Yeah I was high performing, best test taker in our graduating class, highest act score, one of the lowest gpas… I got called lazy a lot. But that never made sense to me because I was incredibly passionate about things and would toil away for weeks on some project, but you couldn’t make me care about homework, you couldn’t make me listen to a lecture, you couldn’t stop me from sleeping in class, and neither could I. It did make me feel very different from my peers.
I’ve struggled with addiction, schizophrenia, bipolar type 1, depression quite a bit in my life. We all are soldiers in our own wars. Understanding ones nature typically leads to better outcomes than forcing cookie cutter societal expectations on folks.

Just posted that to [email protected] yesterday too lol granted I took another screenshot because the one I had saved had been artifacted out to fuck
Yeah, found out I’m Autistic this year. I’m mid 30s and it’s been fucking rough.

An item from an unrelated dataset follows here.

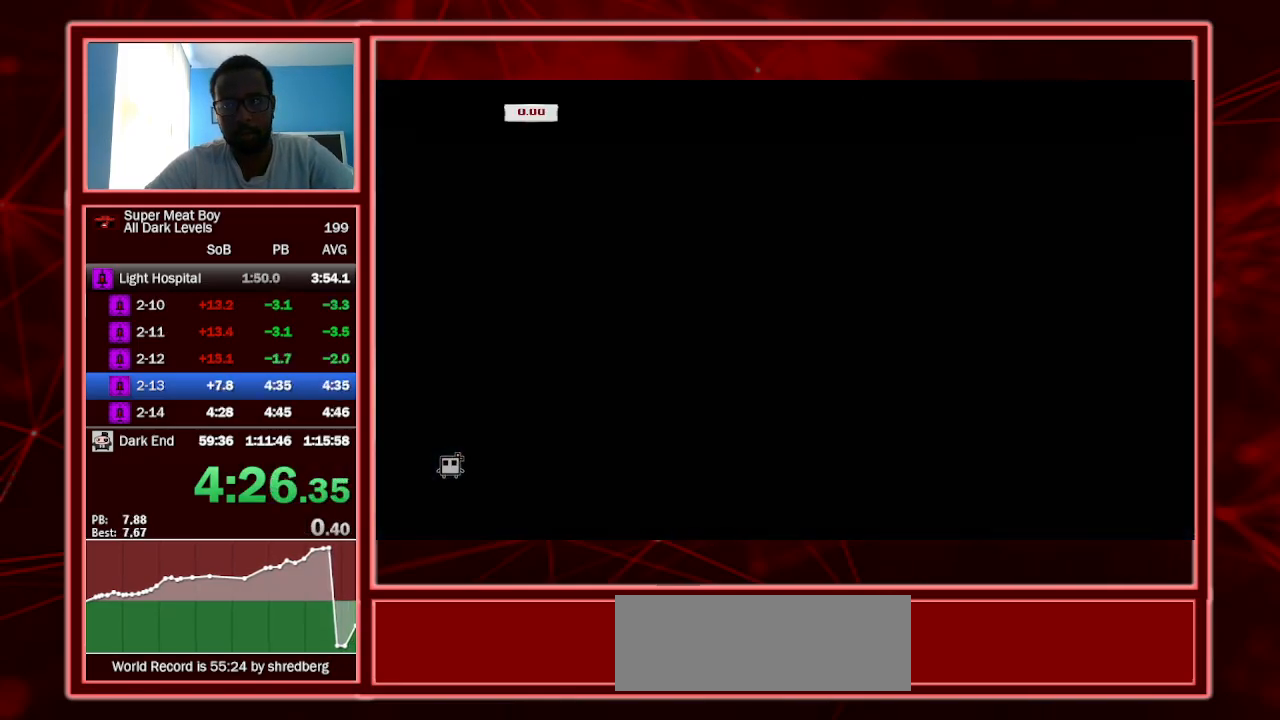
{"keys": ["right", "shift"], "events": [[100, "right", "down"]]}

How did you figure out ? I wonder what all these stories (late diagnoses) have in common
I’ve had an ADHD diagnosis since childhood and I was actually tested for autism as a child, but I “narrowly missed” the diagnosis. The turning point came through my partner, who was recently diagnosed themselves.
They explained that autism is far more nuanced than I had ever realized. Since they’re a bit more “normal” than I am, it made me take notice. I started looking into “high-functioning autism,” and what I found was undeniable - it was suddenly clear that I was almost certainly autistic. I’m still waiting for an official diagnosis, but to me, it’s now as obvious as a pair of bollocks on a bull.
Thank you for sharing !
For me, it was The Algorithm™ pushing me videos about being autistic. And then I did the online tests on Embrace Autism. And then another few months of study and soul- searching.